The fundamental steps for purchasing cryptocurrencies are simple and clear. You open an account with a cryptocurrency exchange, make a deposit to your wallet, and then you can buy or sell any cryptocurrencies you wish. It’s also worth noting that every time you buy or sell cryptocurrency, transaction fees will vary depending on the exchange. After purchasing cryptocurrency, you must choose the safest method for holding it.
Now, let’s walk through how you can do that.
How To Store Crypto Safely
The two main methods for storing cryptocurrencies are exchanges and personal wallets.
Cryptographic transactions are protected by a combination of public and private keys. Your public key is distributed from time to time to make transactions, for example, through the blockchain payment gateway. However, on the other hand, your private keys must always remain private. Any unauthorized person possessing your public and private keys has full access to your coins and can transfer them to any other cryptocurrency address.

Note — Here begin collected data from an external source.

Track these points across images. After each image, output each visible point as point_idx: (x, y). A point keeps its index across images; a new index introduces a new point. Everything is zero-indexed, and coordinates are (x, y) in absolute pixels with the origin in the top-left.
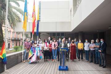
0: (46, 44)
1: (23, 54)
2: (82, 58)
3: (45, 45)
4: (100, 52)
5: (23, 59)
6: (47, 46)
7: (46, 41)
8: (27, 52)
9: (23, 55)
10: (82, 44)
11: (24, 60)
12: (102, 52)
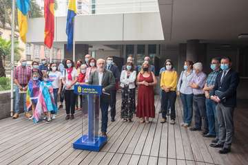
0: (70, 73)
1: (12, 96)
2: (173, 117)
3: (67, 75)
4: (216, 103)
5: (12, 110)
6: (70, 78)
7: (69, 65)
8: (20, 92)
9: (12, 101)
10: (174, 74)
11: (14, 113)
12: (221, 101)
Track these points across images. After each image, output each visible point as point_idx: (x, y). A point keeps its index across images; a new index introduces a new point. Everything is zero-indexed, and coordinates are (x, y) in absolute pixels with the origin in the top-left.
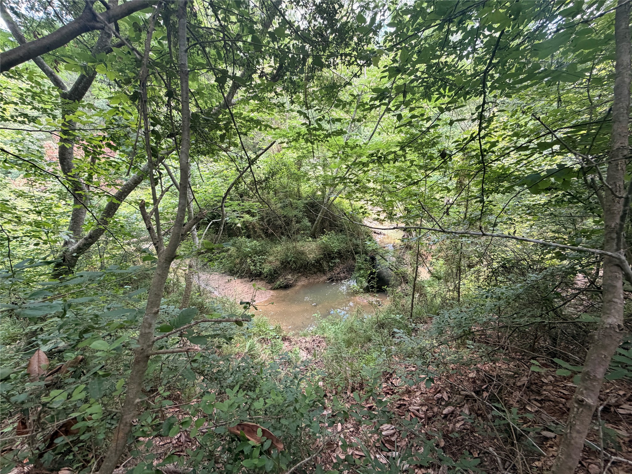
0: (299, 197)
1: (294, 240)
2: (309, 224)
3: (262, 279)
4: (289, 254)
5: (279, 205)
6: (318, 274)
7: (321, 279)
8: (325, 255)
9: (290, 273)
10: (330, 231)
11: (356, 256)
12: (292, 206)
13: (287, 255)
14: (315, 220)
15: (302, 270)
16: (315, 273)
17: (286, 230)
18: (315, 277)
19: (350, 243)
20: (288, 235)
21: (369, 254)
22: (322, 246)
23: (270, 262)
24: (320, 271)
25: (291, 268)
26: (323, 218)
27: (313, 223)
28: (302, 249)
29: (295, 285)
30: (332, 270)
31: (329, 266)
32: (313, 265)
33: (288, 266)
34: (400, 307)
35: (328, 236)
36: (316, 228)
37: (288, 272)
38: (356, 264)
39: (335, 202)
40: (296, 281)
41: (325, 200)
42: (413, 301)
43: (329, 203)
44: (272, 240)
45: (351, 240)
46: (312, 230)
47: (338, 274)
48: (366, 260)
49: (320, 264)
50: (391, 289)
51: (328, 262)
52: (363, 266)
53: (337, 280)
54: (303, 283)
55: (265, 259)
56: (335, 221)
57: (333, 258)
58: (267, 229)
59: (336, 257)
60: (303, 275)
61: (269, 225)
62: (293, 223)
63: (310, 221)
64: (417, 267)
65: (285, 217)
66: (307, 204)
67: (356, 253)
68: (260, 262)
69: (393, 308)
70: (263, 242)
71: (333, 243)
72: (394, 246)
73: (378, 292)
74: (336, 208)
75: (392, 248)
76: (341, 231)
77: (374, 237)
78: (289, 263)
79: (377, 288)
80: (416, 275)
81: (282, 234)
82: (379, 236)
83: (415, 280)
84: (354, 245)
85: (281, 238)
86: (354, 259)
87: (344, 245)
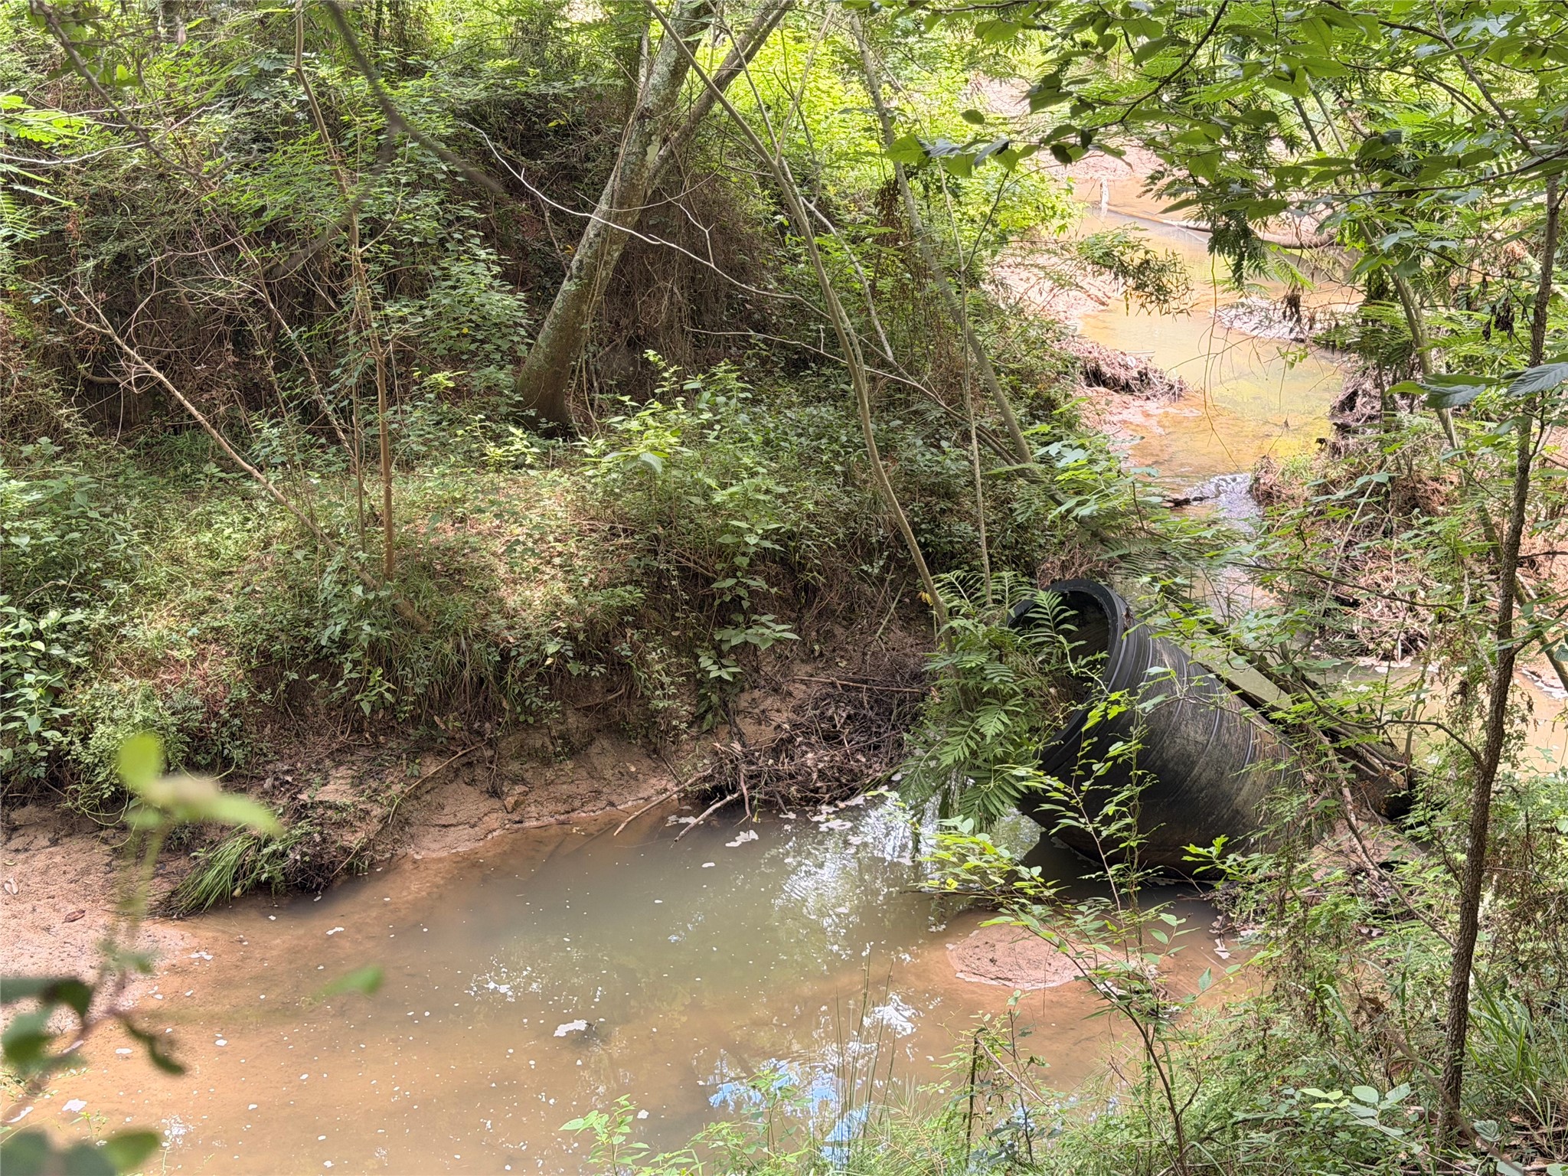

Therefore, it is imperative to secure your private keys. This can be achieved by storing coins on a secure exchange (using a strong password) or using a wallet.
- Storing crypto on Exchanges
For those new to the world of cryptocurrency, the easiest method is to leave your cryptocurrency for safekeeping with a reliable exchange or custodian. When you buy cryptocurrency through an exchange such as KuCoin or Binance, it is automatically stored on that exchange.
In a technical sense, the exchange keeps your private keys. Your assets (and private keys) will stay on the exchange unless you decide to move cryptocurrency from the exchange to your personal wallet. This is essentially the “default” setting.
You can transfer crypto from the exchange to another person or your own cryptocurrency wallet at any time. The exchange is responsible for your assets’ security, so your cryptocurrency could be lost if the exchange is hacked or compromised. However, reputable exchanges have top-notch security and invest millions of dollars in preventing hacks.
- Storing crypto with your own wallet
Cryptocurrency can be moved to your personal crypto wallet instead of being kept on an exchange. As a result, you now bear the bulk of the exchange’s security obligations. So this method works for those aware of cryptocurrency and has made significant investments.
- Hardware (cold) wallets: These are devices that allow you to store cryptocurrency offline. They often look like small USB drives and are considered the most secure way to store cryptocurrency. These devices are also called “cold wallets” because they are not connected to the Internet.
- Software (hot) wallets: These are programs, applications, or websites that store cryptocurrency online. They can also be in the form of web applications (browser extensions such as MetaMask), desktop applications (such as Electrum), or mobile applications (such as the Blockchain.com app).
The Bottom Line
Investing in cryptocurrencies can be safe if specific rules are followed to protect your assets. However, it is essential to remember that no investment instrument guarantees profits. Even though cryptocurrency markets have the potential for high returns, volatility is typically higher than in bonds or other financial instruments. In comparison with stocks, crypto may be considered to be a more risky but also more rewarding investment.
Lastly, it’s up to you to determine whether cryptocurrency fits your risk profile and overall investment portfolio. Cryptocurrency comes with its own set of risks. However, this type of investment can provide great returns when they are part of a diversified portfolio.